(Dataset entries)
****************

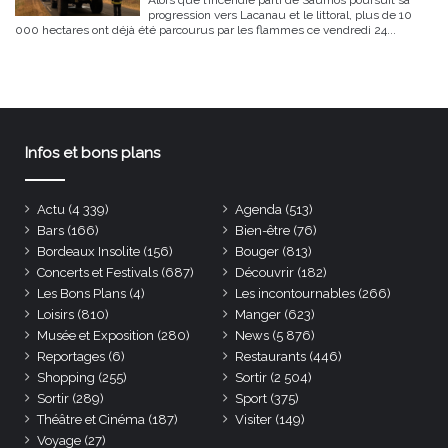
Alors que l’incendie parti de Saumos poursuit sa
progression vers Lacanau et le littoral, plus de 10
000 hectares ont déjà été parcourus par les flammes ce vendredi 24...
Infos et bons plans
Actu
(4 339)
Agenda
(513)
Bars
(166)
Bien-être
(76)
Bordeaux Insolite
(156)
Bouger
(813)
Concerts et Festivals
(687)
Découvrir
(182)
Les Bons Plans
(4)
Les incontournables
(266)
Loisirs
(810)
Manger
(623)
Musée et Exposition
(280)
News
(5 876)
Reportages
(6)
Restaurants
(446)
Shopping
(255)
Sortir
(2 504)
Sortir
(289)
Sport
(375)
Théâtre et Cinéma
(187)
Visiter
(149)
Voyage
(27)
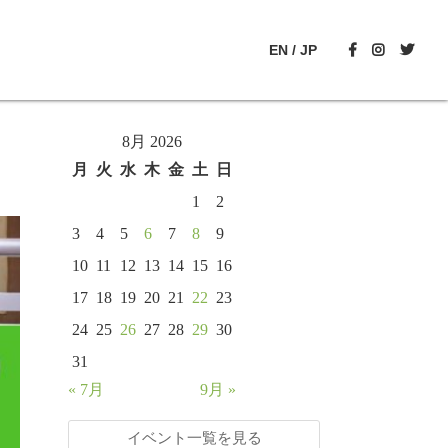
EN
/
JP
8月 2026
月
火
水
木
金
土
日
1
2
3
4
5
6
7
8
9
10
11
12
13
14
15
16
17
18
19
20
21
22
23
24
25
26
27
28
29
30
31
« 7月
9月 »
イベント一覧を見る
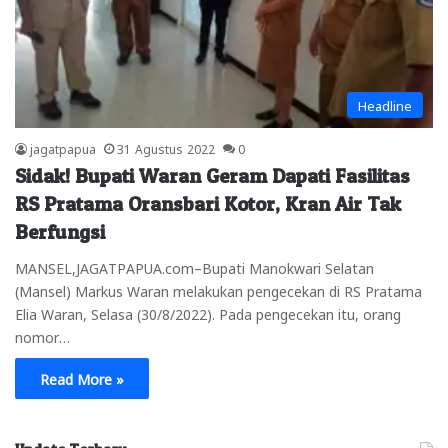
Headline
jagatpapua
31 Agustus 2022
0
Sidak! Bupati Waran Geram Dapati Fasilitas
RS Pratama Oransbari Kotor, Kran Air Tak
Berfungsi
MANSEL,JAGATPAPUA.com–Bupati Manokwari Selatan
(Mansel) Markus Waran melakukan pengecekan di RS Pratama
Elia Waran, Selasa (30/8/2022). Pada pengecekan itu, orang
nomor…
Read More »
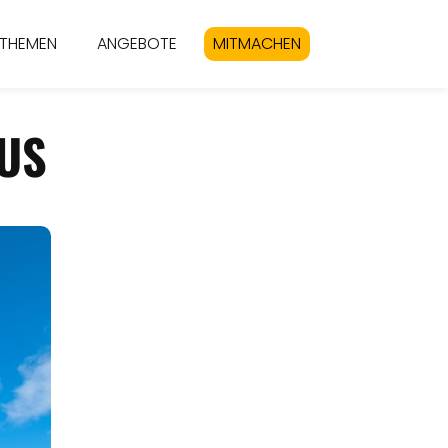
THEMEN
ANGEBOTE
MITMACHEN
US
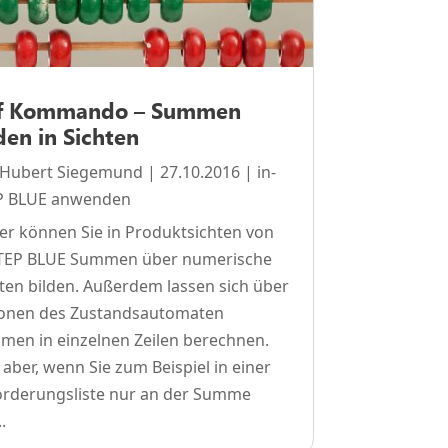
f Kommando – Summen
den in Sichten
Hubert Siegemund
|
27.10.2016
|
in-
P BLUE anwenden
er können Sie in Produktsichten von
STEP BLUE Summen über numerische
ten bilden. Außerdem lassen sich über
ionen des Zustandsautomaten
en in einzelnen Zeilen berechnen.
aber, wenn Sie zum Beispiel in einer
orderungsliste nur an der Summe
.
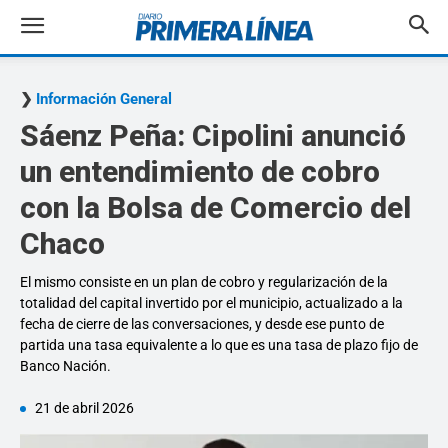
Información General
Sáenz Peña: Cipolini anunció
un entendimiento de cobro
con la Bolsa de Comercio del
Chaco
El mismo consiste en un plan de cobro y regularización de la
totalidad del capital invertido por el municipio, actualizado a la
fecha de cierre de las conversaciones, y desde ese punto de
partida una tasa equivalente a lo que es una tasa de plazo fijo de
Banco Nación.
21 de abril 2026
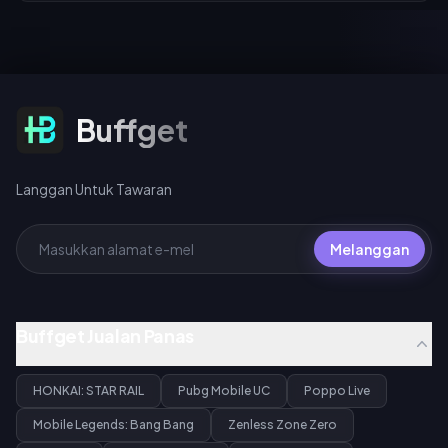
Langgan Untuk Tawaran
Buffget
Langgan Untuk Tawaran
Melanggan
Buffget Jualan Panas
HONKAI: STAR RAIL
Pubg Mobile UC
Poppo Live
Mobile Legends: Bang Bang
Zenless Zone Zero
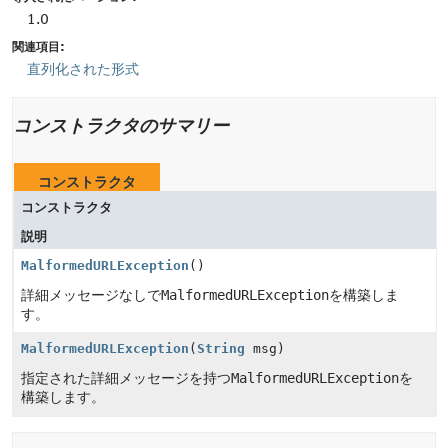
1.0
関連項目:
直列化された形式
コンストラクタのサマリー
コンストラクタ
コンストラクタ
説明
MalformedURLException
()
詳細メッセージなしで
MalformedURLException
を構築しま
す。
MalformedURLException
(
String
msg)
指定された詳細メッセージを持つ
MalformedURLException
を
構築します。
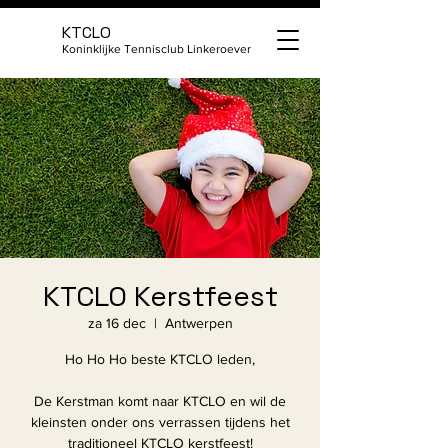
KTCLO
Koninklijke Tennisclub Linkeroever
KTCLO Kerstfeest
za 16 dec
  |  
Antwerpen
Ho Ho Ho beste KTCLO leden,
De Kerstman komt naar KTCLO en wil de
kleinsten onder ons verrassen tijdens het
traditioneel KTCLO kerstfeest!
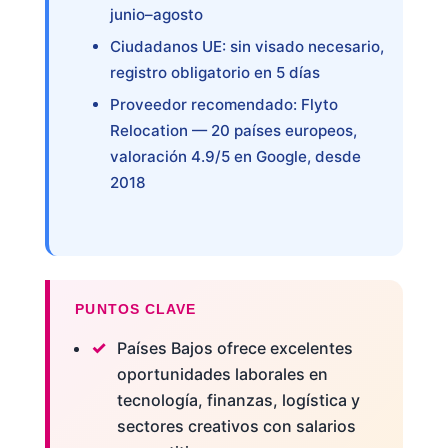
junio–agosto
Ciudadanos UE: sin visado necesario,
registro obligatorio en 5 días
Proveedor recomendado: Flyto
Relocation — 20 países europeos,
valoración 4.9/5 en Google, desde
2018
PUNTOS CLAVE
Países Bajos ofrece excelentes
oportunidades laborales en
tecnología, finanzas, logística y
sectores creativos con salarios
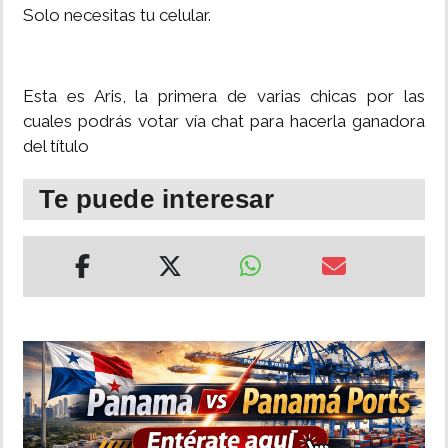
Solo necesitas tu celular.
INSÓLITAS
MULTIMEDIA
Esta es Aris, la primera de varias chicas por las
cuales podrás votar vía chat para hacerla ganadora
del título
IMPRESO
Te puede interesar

****************

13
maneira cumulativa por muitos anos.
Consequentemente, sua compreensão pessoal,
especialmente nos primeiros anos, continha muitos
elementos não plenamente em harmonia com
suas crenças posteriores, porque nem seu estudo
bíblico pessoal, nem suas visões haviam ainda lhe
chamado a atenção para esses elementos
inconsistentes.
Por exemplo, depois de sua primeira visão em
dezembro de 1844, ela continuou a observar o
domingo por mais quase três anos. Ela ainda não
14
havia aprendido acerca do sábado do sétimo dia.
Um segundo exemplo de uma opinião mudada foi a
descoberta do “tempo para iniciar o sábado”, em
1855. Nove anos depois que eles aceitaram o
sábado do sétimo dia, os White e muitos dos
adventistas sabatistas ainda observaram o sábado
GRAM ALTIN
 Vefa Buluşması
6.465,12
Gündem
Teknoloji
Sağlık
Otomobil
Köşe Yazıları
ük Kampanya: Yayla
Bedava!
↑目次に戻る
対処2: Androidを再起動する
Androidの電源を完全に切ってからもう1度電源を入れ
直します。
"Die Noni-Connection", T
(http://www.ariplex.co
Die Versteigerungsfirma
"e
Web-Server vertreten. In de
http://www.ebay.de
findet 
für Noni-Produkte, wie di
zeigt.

****************

* [Task details]: Duplicate the lines running from the one containing "Información General" through the one containing "sectores creativos con salarios", both included, and leave the pictures out of your answer.

* [Answer for the task]:
Información General
Sáenz Peña: Cipolini anunció
un entendimiento de cobro
con la Bolsa de Comercio del
Chaco
El mismo consiste en un plan de cobro y regularización de la
totalidad del capital invertido por el municipio, actualizado a la
fecha de cierre de las conversaciones, y desde ese punto de
partida una tasa equivalente a lo que es una tasa de plazo fijo de
Banco Nación.
21 de abril 2026
Langgan Untuk Tawaran
Buffget
Langgan Untuk Tawaran
Melanggan
Buffget Jualan Panas
HONKAI: STAR RAIL
Pubg Mobile UC
Poppo Live
Mobile Legends: Bang Bang
Zenless Zone Zero
1.0
関連項目:
直列化された形式
コンストラクタのサマリー
コンストラクタ
コンストラクタ
説明
MalformedURLException
()
詳細メッセージなしで
MalformedURLException
を構築しま
す。
MalformedURLException
(
String
msg)
指定された詳細メッセージを持つ
MalformedURLException
を
構築します。
KTCLO
Koninklijke Tennisclub Linkeroever
KTCLO Kerstfeest
za 16 dec
  |  
Antwerpen
Ho Ho Ho beste KTCLO leden,
De Kerstman komt naar KTCLO en wil de
kleinsten onder ons verrassen tijdens het
traditioneel KTCLO kerstfeest!
junio–agosto
Ciudadanos UE: sin visado necesario,
registro obligatorio en 5 días
Proveedor recomendado: Flyto
Relocation — 20 países europeos,
valoración 4.9/5 en Google, desde
2018
PUNTOS CLAVE
Países Bajos ofrece excelentes
oportunidades laborales en
tecnología, finanzas, logística y
sectores creativos con salarios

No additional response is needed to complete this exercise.